_Record set_
++++++
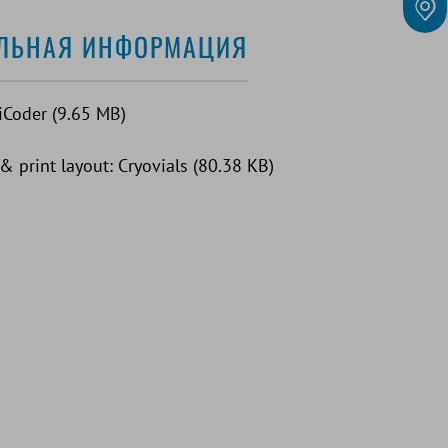
ЛЬНАЯ ИНФОРМАЦИЯ
Coder (9.65 MB)
& print layout: Cryovials (80.38 KB)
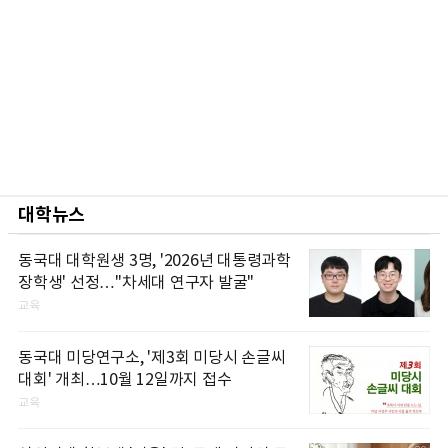
대학뉴스
동국대 대학원생 3명, '2026년 대통령과학
장학생' 선정…"차세대 연구자 발굴"
교육
동국대 미당연구소, '제3회 미당시 손글씨
대회' 개최…10월 12일까지 접수
교육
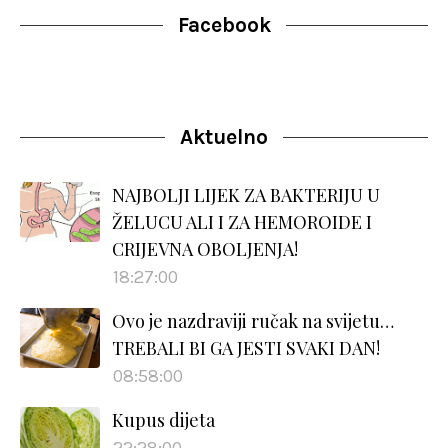
Facebook
Aktuelno
NAJBOLJI LIJEK ZA BAKTERIJU U
ŽELUCU ALI I ZA HEMOROIDE I
CRIJEVNA OBOLJENJA!
18:27:00
Ovo je nazdraviji ručak na svijetu…
TREBALI BI GA JESTI SVAKI DAN!
08:58:00
Kupus dijeta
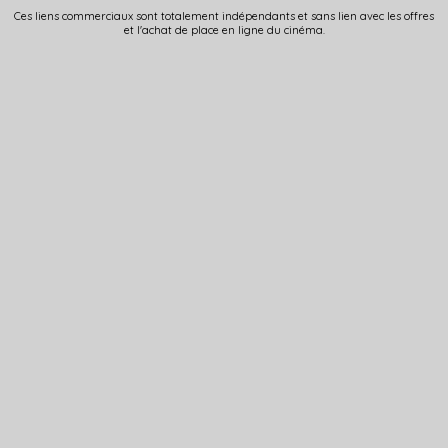
Ces liens commerciaux sont totalement indépendants et sans lien avec les offres
et l'achat de place en ligne du cinéma.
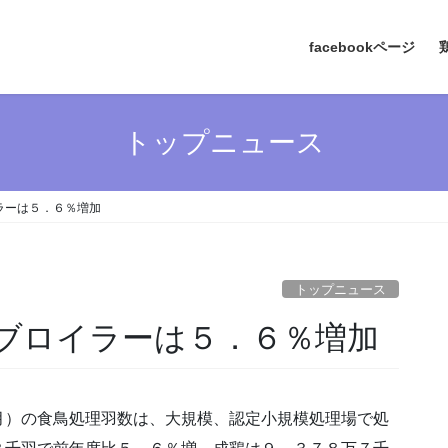
facebookページ
トップニュース
ラーは５．６％増加
トップニュース
ブロイラーは５．６％増加
月）の食鳥処理羽数は、大規模、認定小規模処理場で処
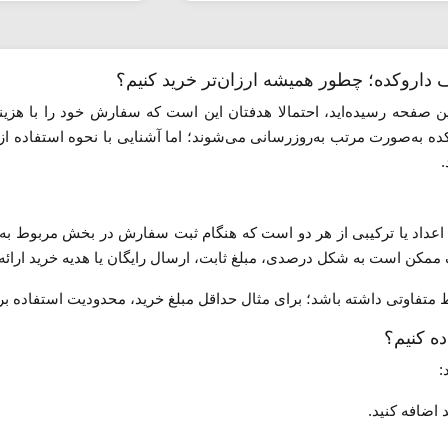
ف داروکده؛ چطور همیشه ارزان‌تر خرید کنیم؟
ن صفحه رسیده‌اید، احتمالا هدفتان این است که سفارش خود را با هزی
کده به‌صورت مرتب به‌روزرسانی می‌شوند؛ اما آشنایی با نحوه استفاده ا
.
عداد یا ترکیبی از هر دو است که هنگام ثبت سفارش در بخش مربوط به
ممکن است به شکل درصدی، مبلغ ثابت، ارسال رایگان یا هدیه خرید ارائه
 متفاوتی داشته باشد؛ برای مثال حداقل مبلغ خرید، محدودیت استفاده برای
ده کنیم؟
:
اضافه کنید.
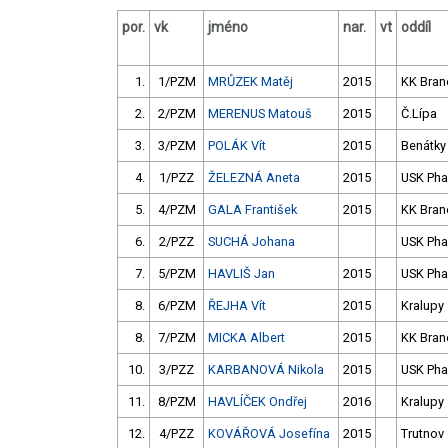
por.
vk
jméno
nar.
vt
oddíl
1.
1/PZM
MRŮZEK Matěj
2015
KK Bran
2.
2/PZM
MERENUS Matouš
2015
Č.Lípa
3.
3/PZM
POLÁK Vít
2015
Benátky
4.
1/PZZ
ŽELEZNÁ Aneta
2015
USK Pha
5.
4/PZM
GALA František
2015
KK Bran
6.
2/PZZ
SUCHÁ Johana
USK Pha
7.
5/PZM
HAVLIŠ Jan
2015
USK Pha
8.
6/PZM
ŘEJHA Vít
2015
Kralupy
8.
7/PZM
MICKA Albert
2015
KK Bran
10.
3/PZZ
KARBANOVÁ Nikola
2015
USK Pha
11.
8/PZM
HAVLÍČEK Ondřej
2016
Kralupy
12.
4/PZZ
KOVÁŘOVÁ Josefína
2015
Trutnov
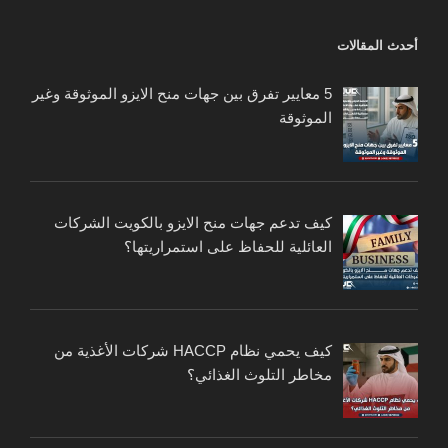
أحدث المقالات
5 معايير تفرق بين جهات منح الايزو الموثوقة وغير
الموثوقة
كيف تدعم جهات منح الايزو بالكويت الشركات
العائلية للحفاظ على استمراريتها؟
كيف يحمي نظام HACCP شركات الأغذية من
مخاطر التلوث الغذائي؟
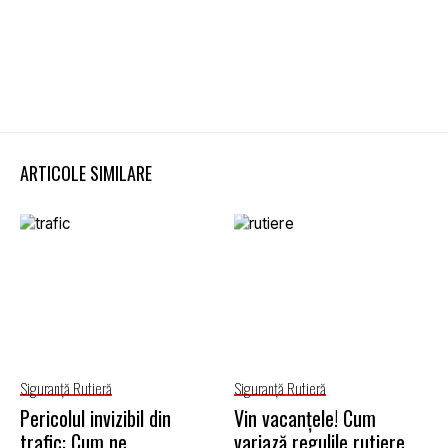
ARTICOLE SIMILARE
Siguranţă Rutieră
Siguranţă Rutieră
Pericolul invizibil din
Vin vacanțele! Cum
trafic: Cum ne
variază regulile rutiere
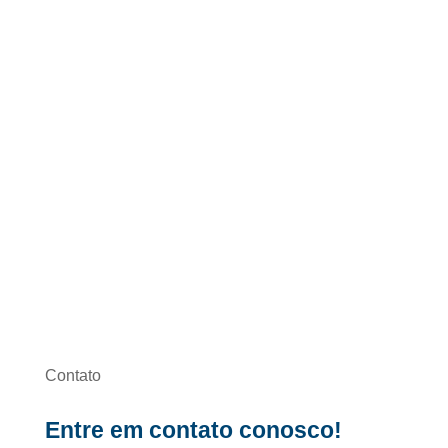
Contato
Entre em contato conosco!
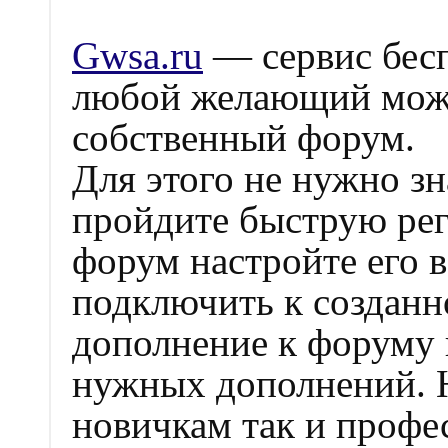
Gwsa.ru
— сервис бесп
любой желающий может
собственный форум.
Для этого не нужно з
пройдите быструю рег
форум настройте его 
подключить к созданн
дополнение к форуму 
нужных дополнений. Н
новичкам так и профе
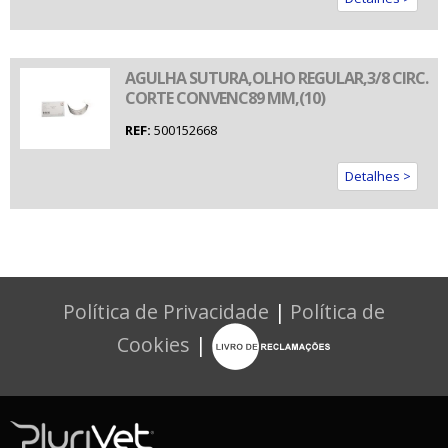
AGULHA SUTURA,OLHO REGULAR,3/8 CIRC.
CORTE CONVENC89 MM,(10)
REF:
500152668
Detalhes >
Política de Privacidade
|
Política de
Cookies
|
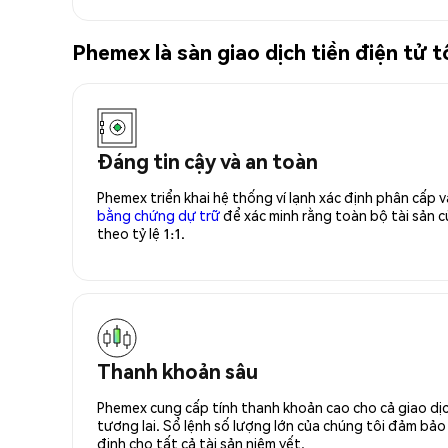
Phemex là sàn giao dịch tiền điện tử
Đáng tin cậy và an toàn
Phemex triển khai hệ thống ví lạnh xác định phân cấp
bằng chứng dự trữ
để xác minh rằng toàn bộ tài sản
theo tỷ lệ 1:1.
Thanh khoản sâu
Phemex cung cấp tính thanh khoản cao cho cả giao dịc
tương lai. Sổ lệnh số lượng lớn của chúng tôi đảm bảo 
định cho tất cả tài sản niêm yết.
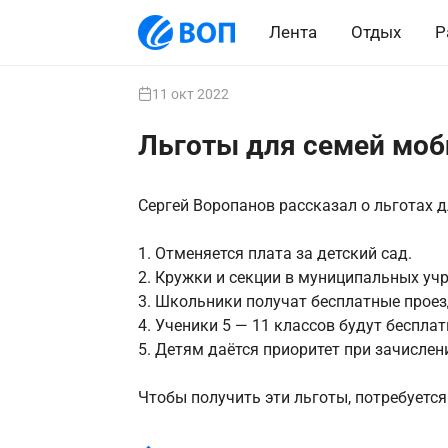
Лента
Отдых
Р
11 окт 2022
Льготы для семей моб
Сергей Воропанов рассказал о льготах 
1. Отменяется плата за детский сад.
2. Кружки и секции в муниципальных уч
3. Школьники получат бесплатные проез
4. Ученики 5 — 11 классов будут бесплат
5. Детям даётся приоритет при зачислени
Чтобы получить эти льготы, потребуется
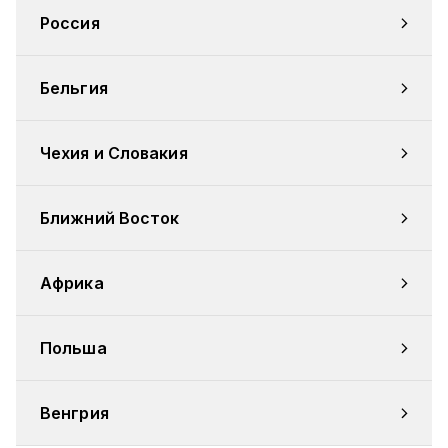
Россия
Бельгия
Чехия и Словакия
Ближний Восток
Африка
Польша
Венгрия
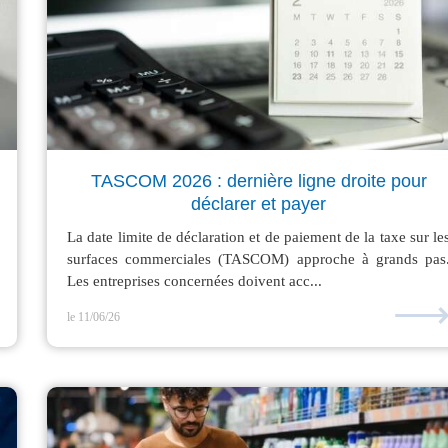
TASCOM 2026 : dernière ligne droite pour
déclarer et payer
La date limite de déclaration et de paiement de la taxe sur le
surfaces commerciales (TASCOM) approche à grands pas
Les entreprises concernées doivent acc...
le 11/06/26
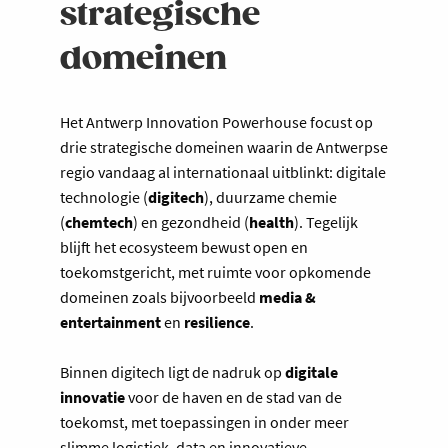
strategische
domeinen
Het Antwerp Innovation Powerhouse focust op
drie strategische domeinen waarin de Antwerpse
regio vandaag al internationaal uitblinkt: digitale
technologie (
digitech
), duurzame chemie
(
chemtech
) en gezondheid (
health
). Tegelijk
blijft het ecosysteem bewust open en
toekomstgericht, met ruimte voor opkomende
domeinen zoals bijvoorbeeld
media &
entertainment
en
resilience
.
Binnen digitech ligt de nadruk op
digitale
innovatie
voor de haven en de stad van de
toekomst, met toepassingen in onder meer
slimme logistiek, data en innovatieve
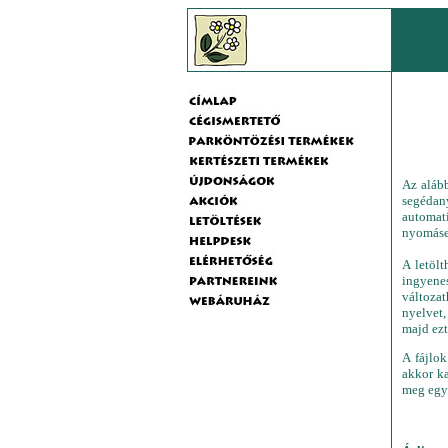
Az aláb
segédan
automat
nyomáses
A letöl
ingyene
változat
nyelvet,
majd ezt
A fájlo
akkor ka
meg egy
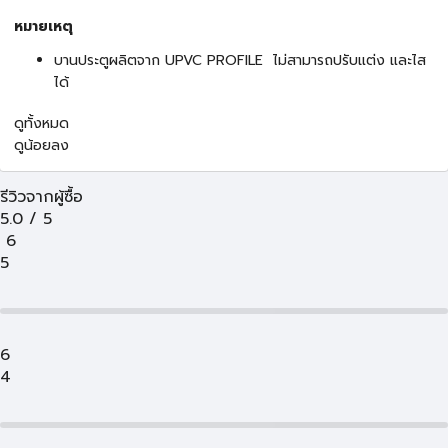
หมายเหตุ
บานประตูผลิตจาก UPVC PROFILE ไม่สามารถปรับแต่ง และไส
ได้
ดูทั้งหมด
ดูน้อยลง
รีวิวจากผู้ซื้อ
5.0
/
5
6
5
6
4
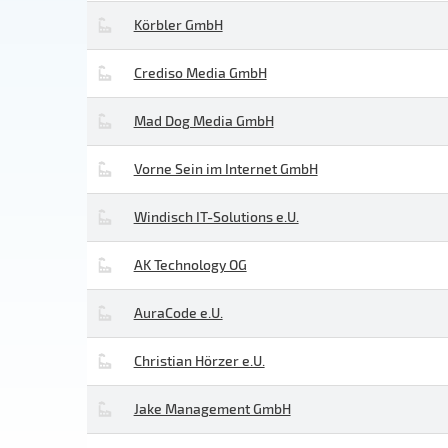
Körbler GmbH
Crediso Media GmbH
Mad Dog Media GmbH
Vorne Sein im Internet GmbH
Windisch IT-Solutions e.U.
AK Technology OG
AuraCode e.U.
Christian Hörzer e.U.
Jake Management GmbH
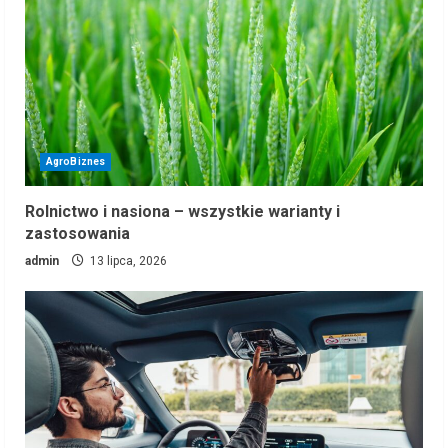
AgroBiznes
Rolnictwo i nasiona – wszystkie warianty i
zastosowania
admin
13 lipca, 2026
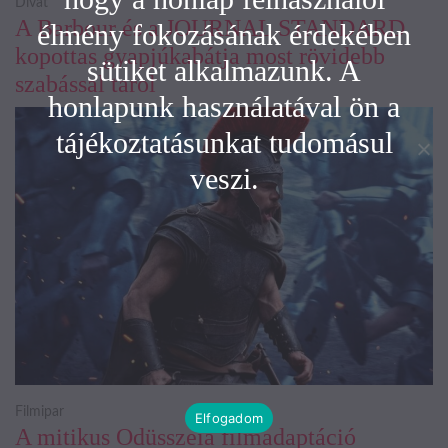
Divat
A Barbour és a JOURNAL STANDARD
élmény fokozásának érdekében
kopottas gyapjúkabátja most rövidebb
sütiket alkalmazunk. A
szabással tarol
honlapunk használatával ön a
tájékoztatásunkat tudomásul
veszi.
Filmipar
Elfogadom
A mitikus Odüsszeia filmadaptáció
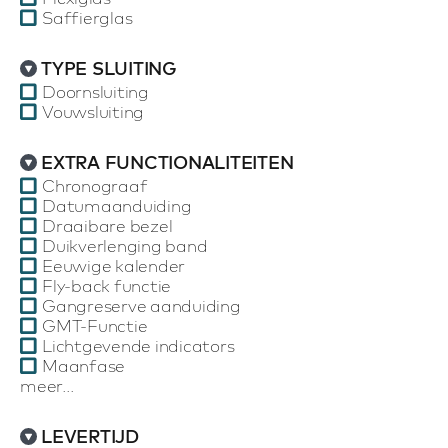
Saffierglas
TYPE SLUITING
Doornsluiting
Vouwsluiting
EXTRA FUNCTIONALITEITEN
Chronograaf
Datumaanduiding
Draaibare bezel
Duikverlenging band
Eeuwige kalender
Fly-back functie
Gangreserve aanduiding
GMT-Functie
Lichtgevende indicators
Maanfase
meer...
LEVERTIJD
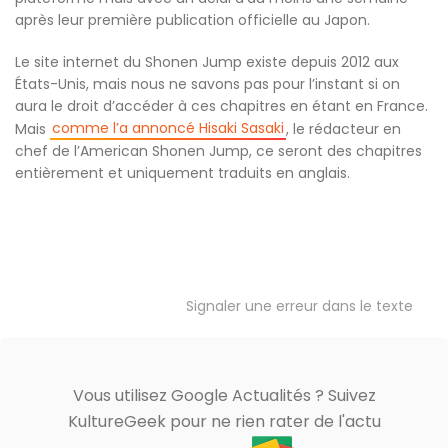
après leur première publication officielle au Japon.
Le site internet du Shonen Jump existe depuis 2012 aux
États-Unis, mais nous ne savons pas pour l’instant si on
aura le droit d’accéder à ces chapitres en étant en France.
comme l’a annoncé Hisaki Sasaki
Mais
, le rédacteur en
chef de l’American Shonen Jump, ce seront des chapitres
entièrement et uniquement traduits en anglais.
Signaler une erreur dans le texte
Vous utilisez Google Actualités ? Suivez
KultureGeek pour ne rien rater de l'actu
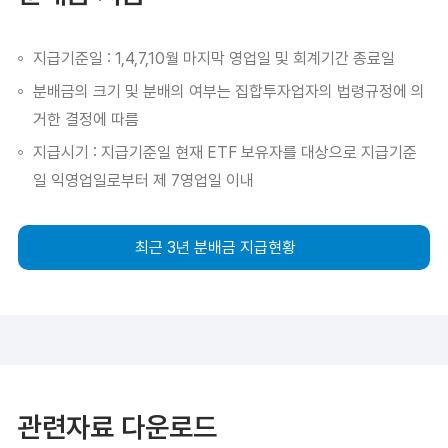
지급기준일 : 1,4,7,10월 마지막 영업일 및 회계기간 종료일
분배금의 크기 및 분배의 여부는 집합투자업자의 법령규정에 의
거한 결정에 따름
지급시기 : 지급기준일 현재 ETF 보유자를 대상으로 지급기준
일 익영업일로부터 제 7영업일 이내
최근 3년 분배금 지급현황
관련자료 다운로드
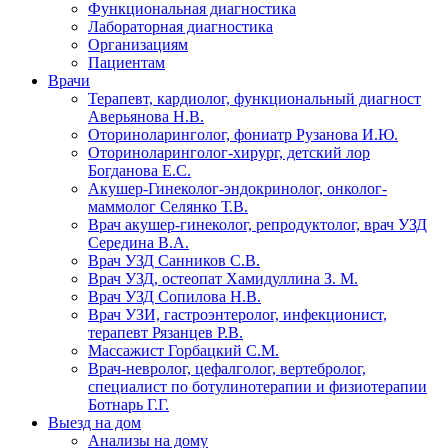
Функциональная диагностика
Лабораторная диагностика
Организациям
Пациентам
Врачи
Терапевт, кардиолог, функциональный диагност
Аверьянова Н.В.
Оториноларинголог, фониатр Рузанова И.Ю.
Оториноларинголог-хирург, детский лор
Богданова Е.С.
Акушер-Гинеколог-эндокринолог, онколог-
маммолог Селянко Т.В.
Врач акушер-гинеколог, репродуктолог, врач УЗД
Середина В.А.
Врач УЗД Санников С.В.
Врач УЗД, остеопат Хамидуллина З. М.
Врач УЗД Сопилова Н.В.
Врач УЗИ, гастроэнтеролог, инфекционист,
терапевт Рязанцев Р.В.
Массажист Горбацкий С.М.
Врач-невролог, цефалголог, вертебролог,
специалист по ботулинотерапии и физиотерапии
Ботнарь Г.Г.
Выезд на дом
Анализы на дому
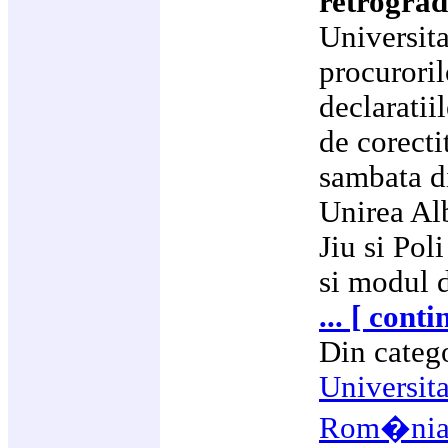
retrograd
Universit
procurori
declaratii
de corecti
sambata di
Unirea Al
Jiu si Pol
si modul 
... [ conti
Din categ
Universit
Rom�ni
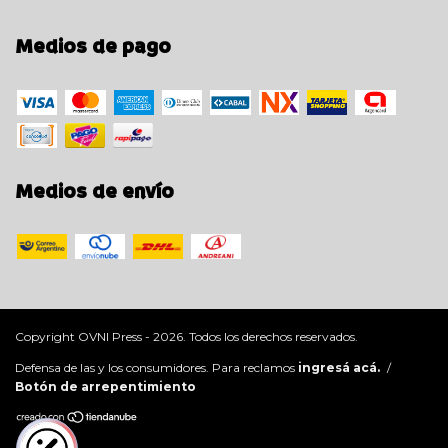
Medios de pago
Medios de envío
Copyright OVNI Press - 2026. Todos los derechos reservados.
Defensa de las y los consumidores. Para reclamos
ingresá acá.
/
Botón de arrepentimiento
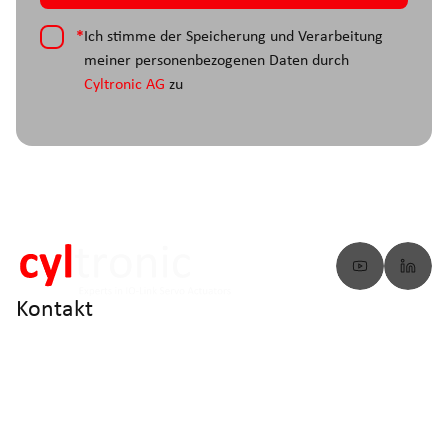
*
Ich stimme der Speicherung und Verarbeitung
meiner personenbezogenen Daten durch
Cyltronic AG
zu
Kontakt
info@cyltronic.ch
+41 52 551 23 10
Cyltronic AG Technoparkstrasse 2
CH - 8406 Winterthur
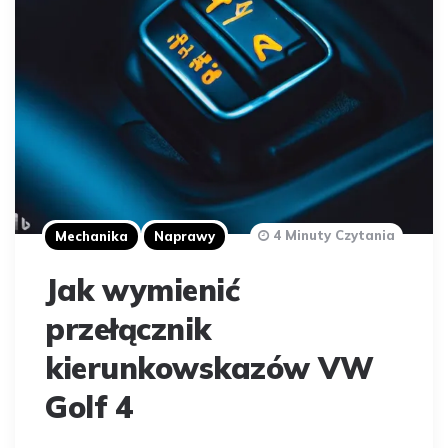
4 Minuty Czytania
Mechanika
Naprawy
Jak wymienić
przełącznik
kierunkowskazów VW
Golf 4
++++++
_The problem_
I need every line of the material that includes "định", so please copy them out.

_Answer for this exercise_
Phemex triển khai hệ thống ví lạnh xác định phân cấp
định cho tất cả tài sản niêm yết.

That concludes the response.